DOCUMENT SOURCE
+===+
Après le récent règlement sur la gouvernance des données, dit Data Governance Act, qui est destiné à faciliter la réutilisation des données du secteur public, et qui sera applicable à compter du 24 septembre prochain, la proposition de règlement sur les données, dite Data Act, sur laquelle nous nous penchons aujourd'hui, s'inscrit dans le premier pilier. En effet, elle définit un cadre juridique et technique horizontal pour permettre une répartition plus équitable de la valeur des données industrielles entre les acteurs de l'économie des données.

Les données concernées sont les données produites par l'utilisation d'objets connectés et de services liés. Point important : il s'agit donc de données primaires, non traitées, ce qui devrait d'ailleurs être plus clairement précisé dans le texte, comme nous le préconisons dans la proposition de résolution que nous vous soumettrons. Le volume de ces données connaît depuis quelques années un développement exponentiel en raison du nombre croissant d'objets connectés : 8 milliards d'objets en 2019, 13,8 milliards attendus en 2024. Or ces données, qualifiées d'industrielles, sont peu exploitées en Europe. Lors de son discours de 2020 sur l'état de l'Union, la présidente de la Commission européenne a ainsi précisé que 80 % d'entre elles ne sont pas utilisées. D'où le grand intérêt de ce texte.

M. André Gattolin, rapporteur. - Le Data Act prévoit un droit d'accès et de partage encadré. Il reconnaît aux utilisateurs des objets connectés des droits sur les données produites par leur utilisation de ces objets et de services liés. Il fixe des règles harmonisées en matière d'accès, d'utilisation et de partage de ces données entre entreprises et consommateurs et interentreprises. Enfin, il définit les obligations des détenteurs des données tenus de rendre des données disponibles.

Nous avons donc affaire à trois protagonistes : l'utilisateur de l'objet connecté et de services liés, qui peut être une personne physique - un consommateur -, ou une personne morale - une entreprise - ; le détenteur des données produites par cet objet, qui en est généralement le fabricant ; le destinataire des données, entreprise tierce désignée par l'utilisateur en raison de son activité, afin qu'il puisse utiliser les données à des fins précises, notamment de réparation de l'objet connecté.

L'utilisateur de l'objet connecté se voit reconnaître un double droit sur les données générées par son utilisation de l'objet connecté et des services liés : un droit d'accès gratuit et un droit d'utilisation, y compris pour les partager avec des tiers.

La proposition de règlement précise la portée du droit d'accès de l'utilisateur aux données, y compris en termes de qualité des données. Elle prévoit des mesures pour en faciliter la mise en oeuvre, en particulier l'obligation de prévoir l'accès aux données dès la conception, dit by design, et d'assurer la protection de la confidentialité et de la sécurité des données.
+===+
DONNÉES EXTRAITES
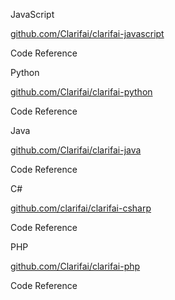 JavaScript

[github.com/Clarifai/clarifai-javascript](github.com/Clarifai/clarifai-javascript)

Code Reference

Python

[github.com/Clarifai/clarifai-python](github.com/Clarifai/clarifai-python)

Code Reference

Java

[github.com/Clarifai/clarifai-java](github.com/Clarifai/clarifai-java)

Code Reference

C#

[github.com/clarifai/clarifai-csharp](github.com/clarifai/clarifai-csharp)

Code Reference 

PHP

[github.com/Clarifai/clarifai-php](github.com/Clarifai/clarifai-php)

Code Reference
+===+
D'après le document source, combien d'objets connectés sont attendus en 2024, s'il vous plaît ?

RÉPONSE
13,8 milliards d'objets connectés.